What you should do: Could you copy the records below exactly, leaving out any pictures they include?

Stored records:
════════

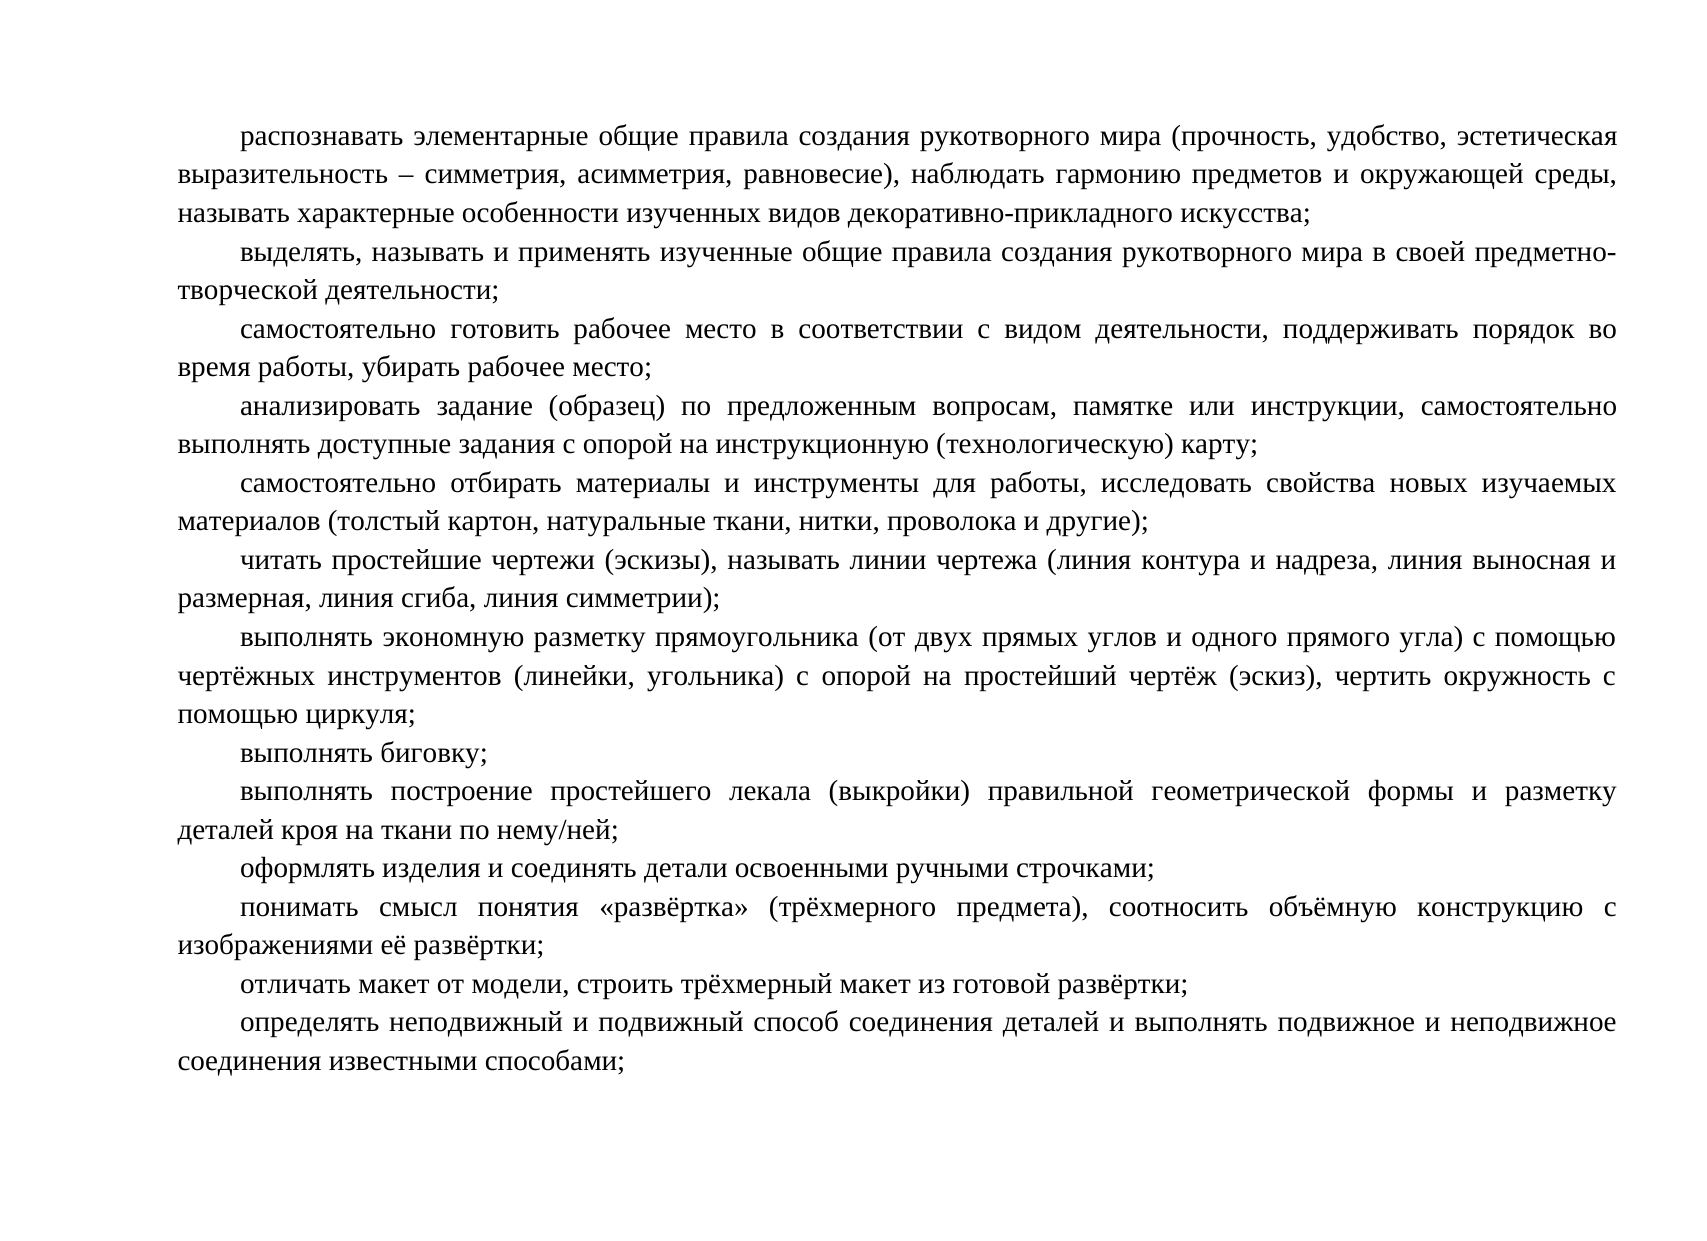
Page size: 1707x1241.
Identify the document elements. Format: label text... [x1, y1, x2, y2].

text анализировать задание (образец) по предложенным вопросам, памятке или инструкции, самостоятельно выполнять доступные задания с опорой на инструкционную (технологическую) карту; [177, 388, 1618, 460]
text понимать смысл понятия «развёртка» (трёхмерного предмета), соотносить объёмную конструкцию с изображениями её развёртки; [177, 889, 1618, 961]
text читать простейшие чертежи (эскизы), называть линии чертежа (линия контура и надреза, линия выносная и размерная, линия сгиба, линия симметрии); [177, 542, 1618, 614]
text выполнять биговку; [177, 735, 1618, 768]
text выполнять построение простейшего лекала (выкройки) правильной геометрической формы и разметку деталей кроя на ткани по нему/ней; [177, 773, 1618, 845]
text выполнять экономную разметку прямоугольника (от двух прямых углов и одного прямого угла) с помощью чертёжных инструментов (линейки, угольника) с опорой на простейший чертёж (эскиз), чертить окружность с помощью циркуля; [177, 619, 1618, 730]
text самостоятельно готовить рабочее место в соответствии с видом деятельности, поддерживать порядок во время работы, убирать рабочее место; [177, 311, 1618, 383]
text определять неподвижный и подвижный способ соединения деталей и выполнять подвижное и неподвижное соединения известными способами; [177, 1004, 1618, 1077]
text оформлять изделия и соединять детали освоенными ручными строчками; [177, 850, 1618, 884]
text самостоятельно отбирать материалы и инструменты для работы, исследовать свойства новых изучаемых материалов (толстый картон, натуральные ткани, нитки, проволока и другие); [177, 465, 1618, 537]
text распознавать элементарные общие правила создания рукотворного мира (прочность, удобство, эстетическая выразительность – симметрия, асимметрия, равновесие), наблюдать гармонию предметов и окружающей среды, называть характерные особенности изученных видов декоративно-прикладного искусства; [177, 118, 1618, 229]
text выделять, называть и применять изученные общие правила создания рукотворного мира в своей предметно-творческой деятельности; [177, 234, 1618, 306]
text отличать макет от модели, строить трёхмерный макет из готовой развёртки; [177, 966, 1618, 999]
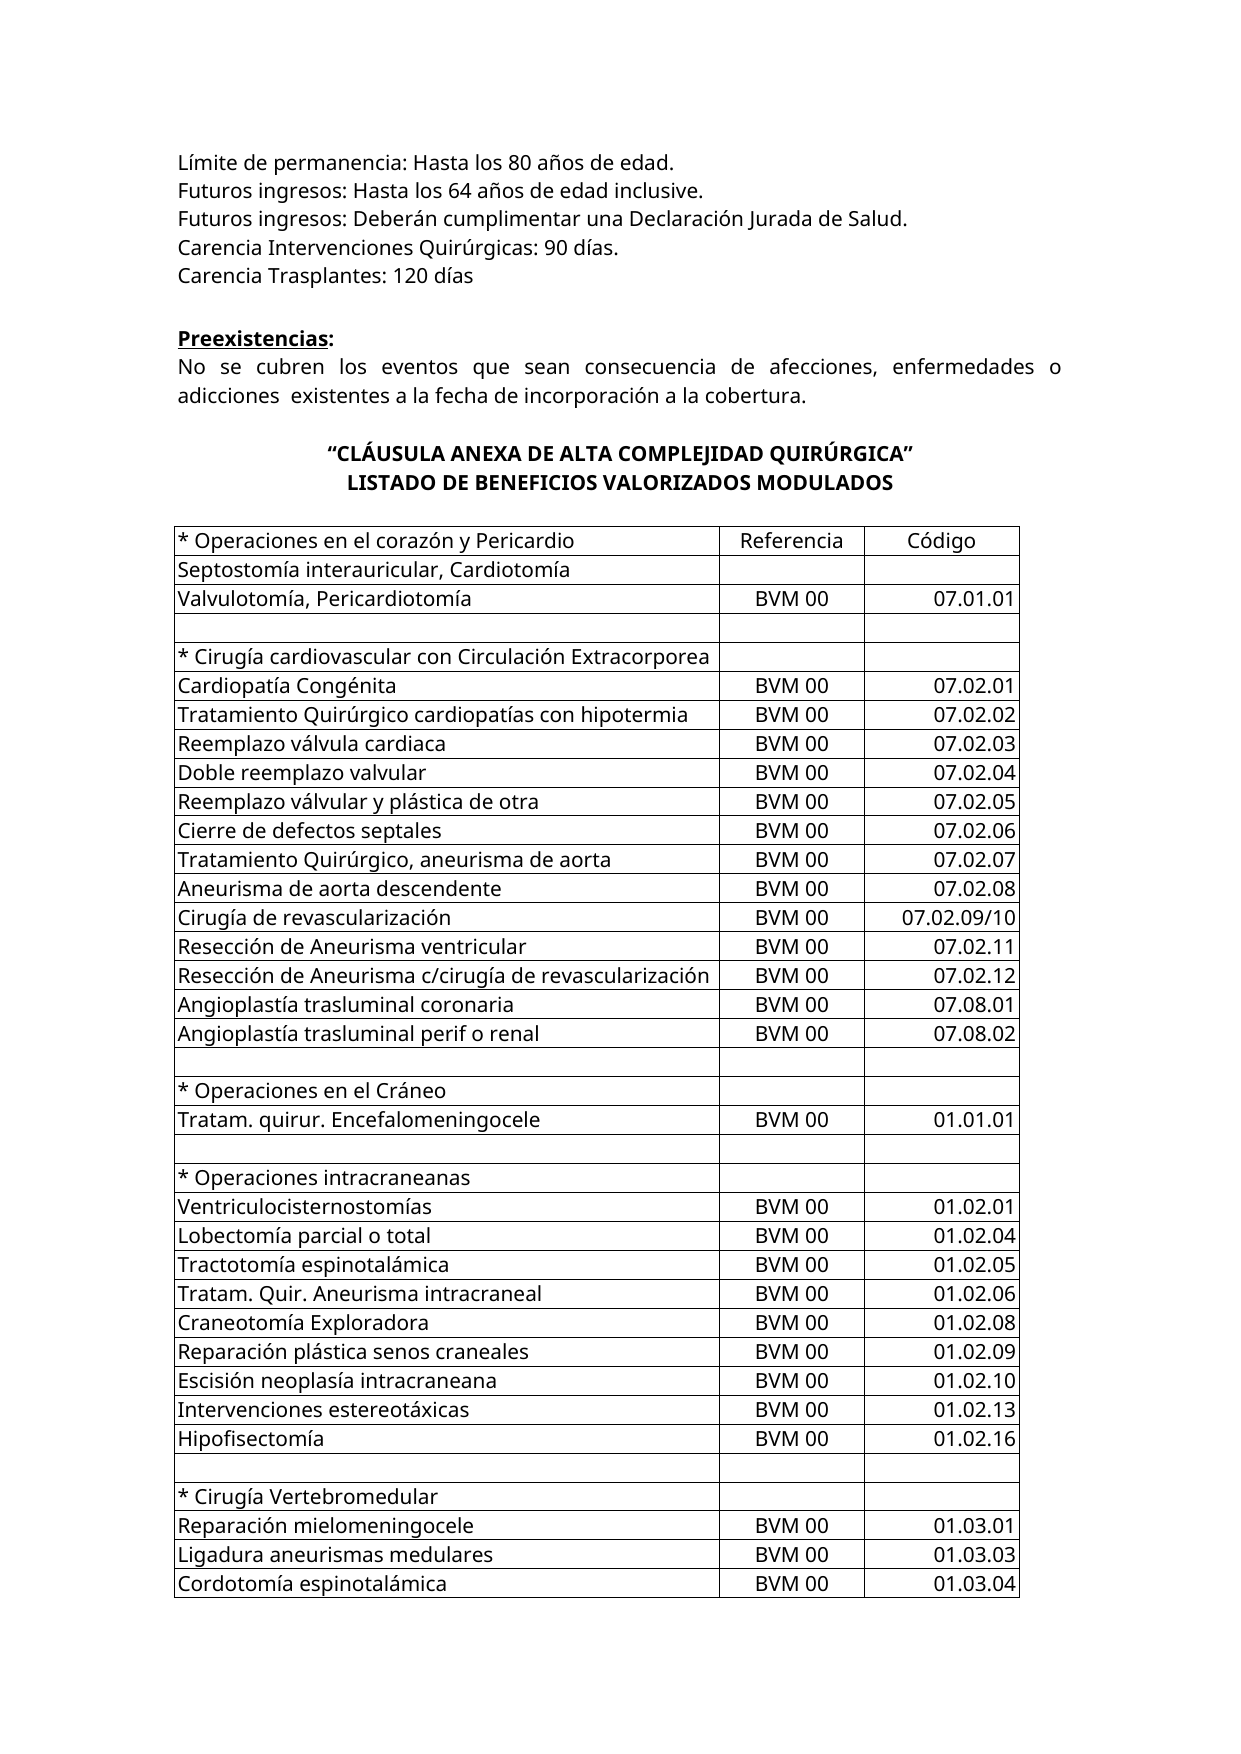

════════

Result of the task:
Page size: 1707x1241.
Identify the document elements. Format: label text... [x1, y1, x2, y2].

text анализировать задание (образец) по предложенным вопросам, памятке или инструкции, самостоятельно выполнять доступные задания с опорой на инструкционную (технологическую) карту; [177, 388, 1618, 460]
text понимать смысл понятия «развёртка» (трёхмерного предмета), соотносить объёмную конструкцию с изображениями её развёртки; [177, 889, 1618, 961]
text читать простейшие чертежи (эскизы), называть линии чертежа (линия контура и надреза, линия выносная и размерная, линия сгиба, линия симметрии); [177, 542, 1618, 614]
text выполнять биговку; [177, 735, 1618, 768]
text выполнять построение простейшего лекала (выкройки) правильной геометрической формы и разметку деталей кроя на ткани по нему/ней; [177, 773, 1618, 845]
text выполнять экономную разметку прямоугольника (от двух прямых углов и одного прямого угла) с помощью чертёжных инструментов (линейки, угольника) с опорой на простейший чертёж (эскиз), чертить окружность с помощью циркуля; [177, 619, 1618, 730]
text самостоятельно готовить рабочее место в соответствии с видом деятельности, поддерживать порядок во время работы, убирать рабочее место; [177, 311, 1618, 383]
text определять неподвижный и подвижный способ соединения деталей и выполнять подвижное и неподвижное соединения известными способами; [177, 1004, 1618, 1077]
text оформлять изделия и соединять детали освоенными ручными строчками; [177, 850, 1618, 884]
text самостоятельно отбирать материалы и инструменты для работы, исследовать свойства новых изучаемых материалов (толстый картон, натуральные ткани, нитки, проволока и другие); [177, 465, 1618, 537]
text распознавать элементарные общие правила создания рукотворного мира (прочность, удобство, эстетическая выразительность – симметрия, асимметрия, равновесие), наблюдать гармонию предметов и окружающей среды, называть характерные особенности изученных видов декоративно-прикладного искусства; [177, 118, 1618, 229]
text выделять, называть и применять изученные общие правила создания рукотворного мира в своей предметно-творческой деятельности; [177, 234, 1618, 306]
text отличать макет от модели, строить трёхмерный макет из готовой развёртки; [177, 966, 1618, 999]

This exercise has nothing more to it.